What struck me was the reason that McClellan gave for Bush's desire to go to war, which led to this "intentional ignoring" of evidence in the first place:
In Iraq, McClellan added, Bush saw "his opportunity to create a legacy of greatness," something McClellan said Bush has said he believes is only available to wartime presidents.Of course, this isn't really news either:
"He was thinking about invading Iraq in 1999," said author and journalist Mickey Herskowitz. "It was on his mind. He said to me: 'One of the keys to being seen as a great leader is to be seen as a commander-in-chief.' And he said, 'My father had all this political capital built up when he drove the Iraqis out of Kuwait and he wasted it.' He said, 'If I have a chance to invade·.if I had that much capital, I'm not going to waste it. I'm going to get everything passed that I want to get passed and I'm going to have a successful presidency."But McClellan's admission is further confirmation of this.
It's worth pausing to reflect on what this really means. Bush went to war -- in part, let us say for the sake of argument -- to be "seen as a great leader... as a commander-in-chief", to "have a successful presidency", "to create a legacy of greatness".
It is almost impossible to overstate the evil of this.
People died -- hundreds of thousands, most likely more than a million Iraqis; more than 4000 Americans -- for Bush to be seen as a leader. To have a legacy. (And how many more Iraqis have been made refugees, been wounded, had their lives otherwise destroyed? How many more American soldiers have been injured beyond recovery?)
They died for his gain. For his image. For his "greatness".
He took actions, knowing that many people would die -- for that. For gain: for glory. (Even if he didn't know how many... an assault that kills people, with malice aforethought, is charged with murder for each person killed, even if the assailant didn't intend to kill quite so many as all that.)
This is the morality of Raskolnikov -- murder as greatness. Death as greatness. It's the morality of a stock villain: to kill the innocent for power or greatness or glory. Except Bush has gained a far larger legacy than most of those who set out to do so by means of other's deaths.
I'll say it again: for Bush's "greatness" -- hundreds of thousands, probably millions, have died.
If murder is the greatest evil, aggressive war is its most powerful form: the death of others for profit or pleasure or greed or ambition. This is what Bush has done. What so many others eagerly helped him do.
Of course Bush should be impeached -- for this, among so many other things. But really, impeachment wouldn't even be a beginning of a reckoning for his crimes -- something that, for those who don't believe in a literal hell, is probably impossible in this universe. But to put him on trial for the most colossal form of murder there is -- aggressive war, a "crime against peace" -- is all that we can do, here, on Earth.

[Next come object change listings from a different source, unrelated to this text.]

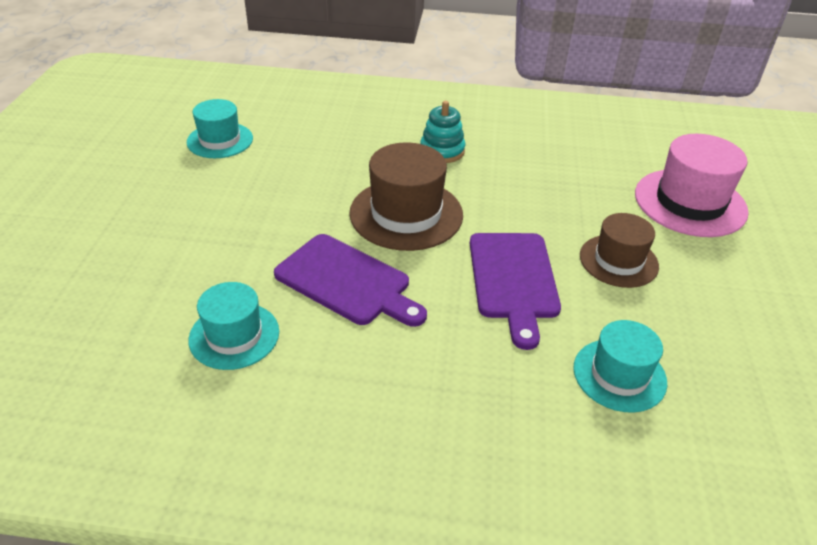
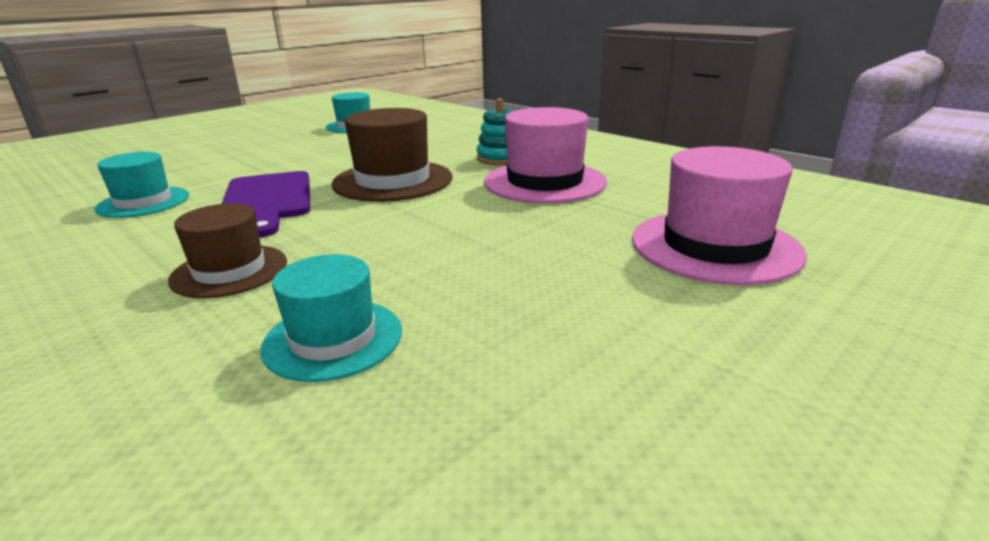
camera: 40 degrees right, 15 degrees down
purple cutting board [470,233,561,350] -> none
brown hat [580,213,659,288] -> brown hat moved to [168,203,287,298]
none -> pink hat [484,107,607,203]

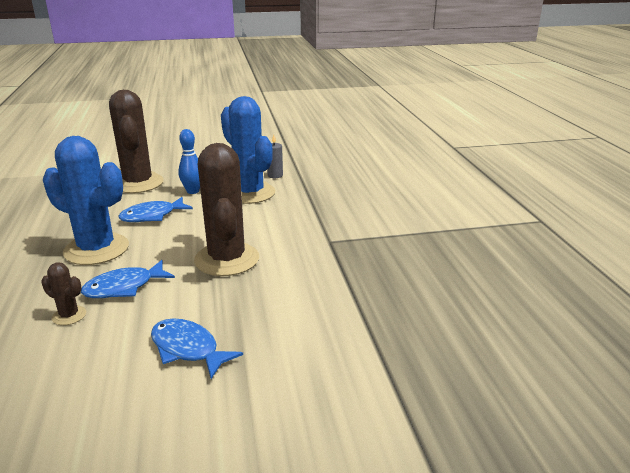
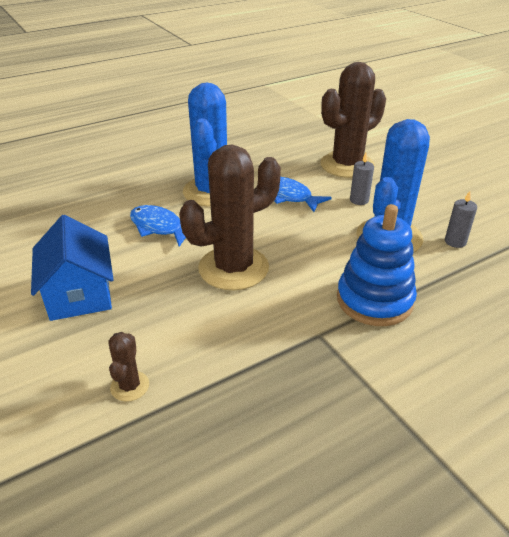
camera: 70 degrees right, 10 degrees up
brown cactus [41,263,86,325] -> brown cactus moved to [108,332,149,402]
blue fish [151,319,243,379] -> blue house [31,215,114,321]
blue bowling pin [178,129,200,194] -> grey candle [350,153,374,205]
none -> blue stacking toy [337,204,417,326]

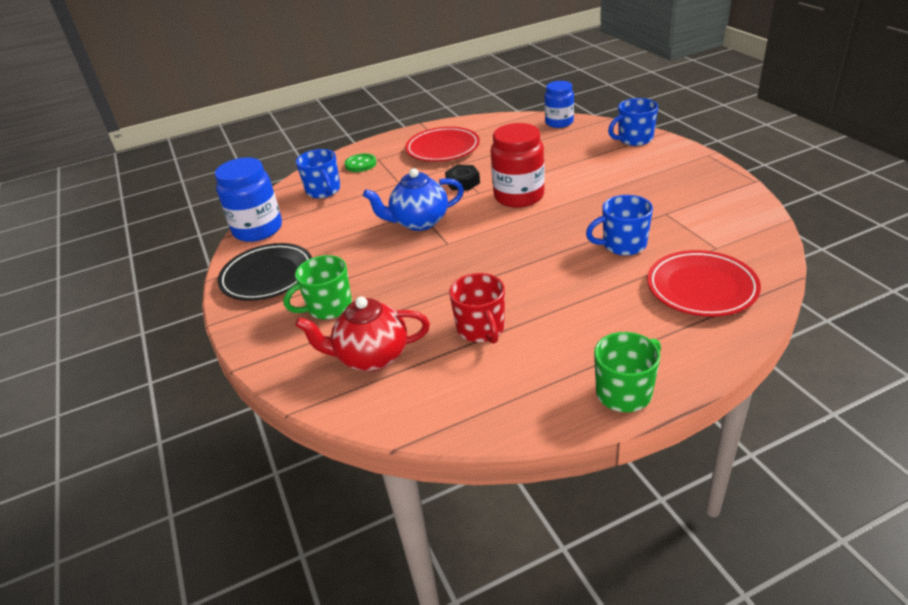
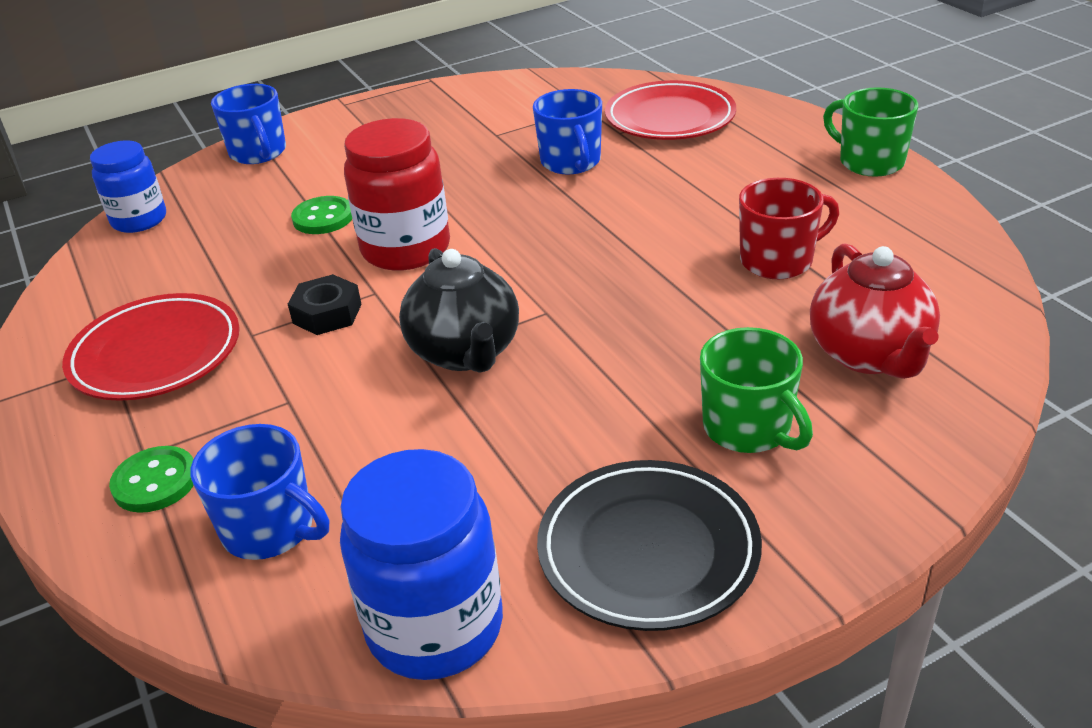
camera: 95 degrees left, 0 degrees up
blue mug [296,149,340,198] -> blue mug turned 60 degrees clockwise [191,424,329,560]
blue teapot [363,168,464,231] -> black teapot [399,248,519,373]
none -> green button [291,196,352,234]

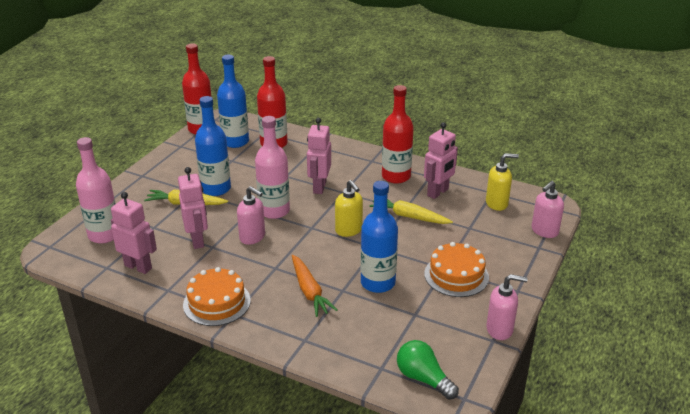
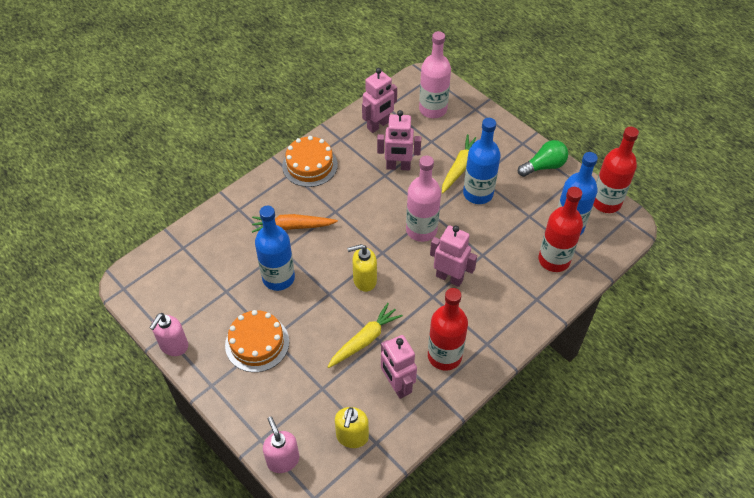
camera: 110 degrees right, 20 degrees up
pink soap dispenser [237,186,265,245] -> none
green light bulb [397,340,459,400] -> green light bulb moved to [518,140,568,177]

It is what must be done, for the least scrap of justice to be achieved.
In my original conception of this post, I was planning on including some of the images of the Iraqi dead -- murdered children, people blown in half, row upon row upon row of flag-shrouded coffins. For that is what Bush has done -- that is his legacy. But the truth is, I'm weak. I don't have the stomach for it.
But Bush should look at them: should be forced to look at them, in the course of his trial for "crimes against peace". And as a just sentence, perhaps he should be forced to look at nothing else for the rest of his natural life. Just bodies blown to bits in pursuit of his "legacy of greatness".
And he's not the only one, by a long shot.
The murder of more than a million: that is Bush's "legacy of greatness". The least we can do is make sure he reaps the full consequences of that legacy, as much as human action allows.
(Update: After a letter from a thoughtful reader, I changed a metaphor.)
1 comment:
Eloquently put.
This ought to be an Op Ed in a major newspaper.